Who Benefits When Case New Holland exports equipment?

We all do!

International trade is very important to Case New Holland. International trade benefits the US economy and maintains jobs. In the 1990s, exports were responsible for one-third of the US economy's growth.

Trade, particularly exports, means better paying jobs for Americans. Between 1986 and 1994, the number of export-related jobs in the US rose 63% to 10,300,000. In 1997, over 12,000,000 jobs depended on exports. Jobs supported by exports, both white- and blue-collar combined, pay on average 13% better than the US average job.

Trade creates higher-skilled jobs that enhance workers' future prospects because manufacturers that export their products are more likely to use new technologies to compete in the world marketplace. Learning new skills also gives workers more options over their careers.

Trade improves the standard of living by providing a wide range of goods and services to Americans. The US is the world's number one importer. Imports increase consumer choice and keep prices competitive.

  • Ten percent of all U.S. jobs (approximately 12 million) depend on exports. One in five factory jobs depend on international trade. Jobs that depend on trade generally pay about 13 to 18 percent more than the average U.S. wage.
  • Trade creates U.S. job growth. Every $1 billion in exports of manufactured goods creates an estimated 15,000 new jobs; two to three times that number of additional jobs are created to support the new export driven products and personnel.
  • U.S. plants that export increase employment 2 to 4 percent faster annually than plants that do not export.
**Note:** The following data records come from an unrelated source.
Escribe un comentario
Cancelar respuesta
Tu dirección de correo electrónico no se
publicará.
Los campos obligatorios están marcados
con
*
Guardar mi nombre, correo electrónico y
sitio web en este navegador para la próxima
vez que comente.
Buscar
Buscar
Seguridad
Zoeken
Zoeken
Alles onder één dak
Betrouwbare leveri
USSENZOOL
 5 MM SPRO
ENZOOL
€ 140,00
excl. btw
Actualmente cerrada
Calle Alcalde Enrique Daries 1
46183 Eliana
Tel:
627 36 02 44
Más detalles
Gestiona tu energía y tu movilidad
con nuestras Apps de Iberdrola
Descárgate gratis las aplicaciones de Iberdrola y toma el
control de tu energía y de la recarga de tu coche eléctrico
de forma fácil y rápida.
Exporting plants also are less likely to go out of business.

Exports are an important source of U.S. economic growth and job creation.
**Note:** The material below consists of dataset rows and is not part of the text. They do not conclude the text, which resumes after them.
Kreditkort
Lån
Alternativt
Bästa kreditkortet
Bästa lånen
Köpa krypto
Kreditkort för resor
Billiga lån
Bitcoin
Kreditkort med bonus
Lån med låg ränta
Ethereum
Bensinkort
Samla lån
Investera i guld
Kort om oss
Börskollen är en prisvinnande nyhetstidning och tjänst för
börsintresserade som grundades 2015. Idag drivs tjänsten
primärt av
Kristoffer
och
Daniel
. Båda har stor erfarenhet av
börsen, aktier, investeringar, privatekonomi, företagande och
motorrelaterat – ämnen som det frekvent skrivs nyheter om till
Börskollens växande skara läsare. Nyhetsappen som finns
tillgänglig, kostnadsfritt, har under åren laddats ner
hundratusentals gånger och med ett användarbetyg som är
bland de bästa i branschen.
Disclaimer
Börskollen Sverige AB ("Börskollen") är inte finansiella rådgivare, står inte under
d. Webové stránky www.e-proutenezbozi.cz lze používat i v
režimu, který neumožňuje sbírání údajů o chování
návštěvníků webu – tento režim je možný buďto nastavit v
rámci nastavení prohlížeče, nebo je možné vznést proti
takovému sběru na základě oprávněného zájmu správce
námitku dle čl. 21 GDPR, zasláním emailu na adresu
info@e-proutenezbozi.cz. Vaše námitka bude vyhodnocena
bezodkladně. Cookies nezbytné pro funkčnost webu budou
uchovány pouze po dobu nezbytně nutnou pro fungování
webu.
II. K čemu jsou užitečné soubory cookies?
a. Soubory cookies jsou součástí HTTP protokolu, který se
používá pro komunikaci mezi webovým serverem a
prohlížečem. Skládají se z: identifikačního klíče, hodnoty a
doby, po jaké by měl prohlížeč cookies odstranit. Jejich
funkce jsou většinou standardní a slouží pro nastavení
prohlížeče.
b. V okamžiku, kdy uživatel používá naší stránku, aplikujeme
  • In the past decade, exports accounted for roughly one-quarter of U.S. economic growth. Between 1990 and 2000, export-related jobs grew by 56 percent — three times faster than job growth in the remainder of the economy.
  • Job creation in the United States considerably outnumbers jobs lost due to import competition. The 35 million jobs created in the United States in the past 10 years have offset the 2 million jobs lost to import competition over the past 20 years.
  • Over the past 20 years, the unemployment rate has fallen significantly despite a steady increase in imports over the same period.
  • Foreign investment in the United States creates U.S. jobs. Foreign companies have invested $1.5 trillion in the United States since 1990 and employ more than 6 million U.S. workers, up from 4.9 million in 1991.

Firms that participate in a global economy grow faster and pay more than those that do not.
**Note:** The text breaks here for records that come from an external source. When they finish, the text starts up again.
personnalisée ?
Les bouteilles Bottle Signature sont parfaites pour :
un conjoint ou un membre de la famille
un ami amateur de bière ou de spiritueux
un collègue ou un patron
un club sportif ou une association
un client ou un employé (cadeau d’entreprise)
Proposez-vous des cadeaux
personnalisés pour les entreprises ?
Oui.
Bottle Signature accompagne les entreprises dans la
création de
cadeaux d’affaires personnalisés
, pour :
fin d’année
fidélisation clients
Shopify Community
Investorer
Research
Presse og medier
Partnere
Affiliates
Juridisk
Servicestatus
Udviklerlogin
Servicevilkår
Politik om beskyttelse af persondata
  • Increases in export demand lead to more job growth than do comparable increases in domestic demand. A 10 percent increase in American exports leads to a 6.9 percent increase in domestic employment. By comparison, a 10 percent increase in domestic demand creates just a 4.2 percent increase in U.S. employment.
  • Jobs that depend on trade generally pay about 13 to 18 percent more than the average wage.
  • U.S. firms with global operations generate better domestic jobs at home. Such firms pay an average wage in the United States that is $15,000 greater than that paid by firms that are less globally integrated.

We all benefit when Case New Holland exports equipment.